Geoffrey Rush stars in an exquisitely told story of an isolated art auctioneer.
By Daniel Herborn
August 26, 2013
  shares

When Virgil Oldman (Geoffrey Rush) celebrates his birthday, he does so dining alone in a high-end restaurant, staring disconsolately at a special cake baked in his honour as other patrons titter at the pitiful spectacle. Lonely as he is, Virgil has carved out a fine career as an art auctioneer and is widely respected as the best at what he does and valued for his fine eye and penchant for detail.

In his fastidiously maintained home, he keeps a whole wardrobe full of top-end designer gloves, the perfect accessory for a man who likes to keep life at arm's length. The wardrobe leads into a sanctuary of his most treasured possessions, a secret stash of portraits of women. He has secured these valuable gems in league with his only real friend, Billy (Donald Sutherland), an art collector who conspires with Virgil to win valuable works at auction, sold under value to 'the best offer'.
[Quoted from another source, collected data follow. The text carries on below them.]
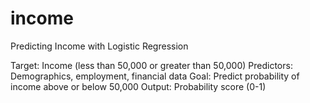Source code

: # income
Predicting Income with Logistic Regression

Target: Income (less than 50,000 or greater than 50,000)
Predictors: Demographics, employment, financial data
Goal: Predict probability of income above or below 50,000
Output: Probability score (0-1)
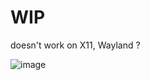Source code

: # WIP
doesn't work on X11, Wayland ?

![image](https://github.com/user-attachments/assets/24628237-a3fc-414b-89e3-09a3758e97c0)
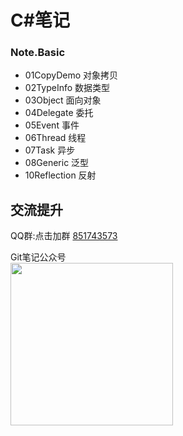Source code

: # C#笔记
### Note.Basic
- 01CopyDemo 对象拷贝
- 02TypeInfo 数据类型
- 03Object 面向对象
- 04Delegate 委托 
- 05Event 事件
- 06Thread 线程
- 07Task 异步
- 08Generic 泛型
- 10Reflection 反射

交流提升
-------------
QQ群:点击加群  <a href='https://jq.qq.com/?_wv=1027&k=4je1frWy' target="_blank" >851743573  </a>

Git笔记公众号
<br/>
<img src="https://github.com/chi8708/CNet_Admin/blob/main/tg2.jpg" style="width:260px;" />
When he is engaged to value the collection of antique furniture owned by Claire (Sylvia Hoeks), a young woman whose parents have died, he goes to the spectacular but run-down old property but finds to his frustration that Claire is not there. He continues to visit the property to attend to his work, but Claire is a ghost, always finding excuses not to meet him. Eventually, he finds that a young woman has in fact been in the house all along, but is in hiding. Concealed behind a wall, she tells him she has not left the house since she a traumatic experience she had as a teenager. Sensing a kindred spirit, Virgil gets drawn into her life, against his better judgement.

As Virgil becomes more familiar with the house, he finds scattered wheels and cogs of a mysterious machine, which he takes to Robert (Jim Sturgess), a twinkle-eyed, raffish young man with a busy love life and a flair for repairing old things. Increasingly Virgil comes to confide in Robert and seeks the younger man's advice on the twin mysteries of the contraption and the elusive Claire. Becoming entranced by Claire's ethereal beauty and isolation, Virgil's usually perfect work performance begins slipping, the sign of a man losing control of his ordered life as he grapples with the foreign emotional landscape of human connection.

Writer/director Giuseppe Tornatore has made an exquisitely told story with a cruel sting in its tale. Rush delivers a beautifully judged and involving performance as a man whose austere and detached approach to life is thrown into disarray, while Sylia Hoeks is ideal as the mysterious Claire. While some elements of the story's final act probably don't stand up to closer scrutiny, the overriding impression as the credits roll is one of complete heartbreak, making The Best Offer one of the best feel-bad films in recent memory.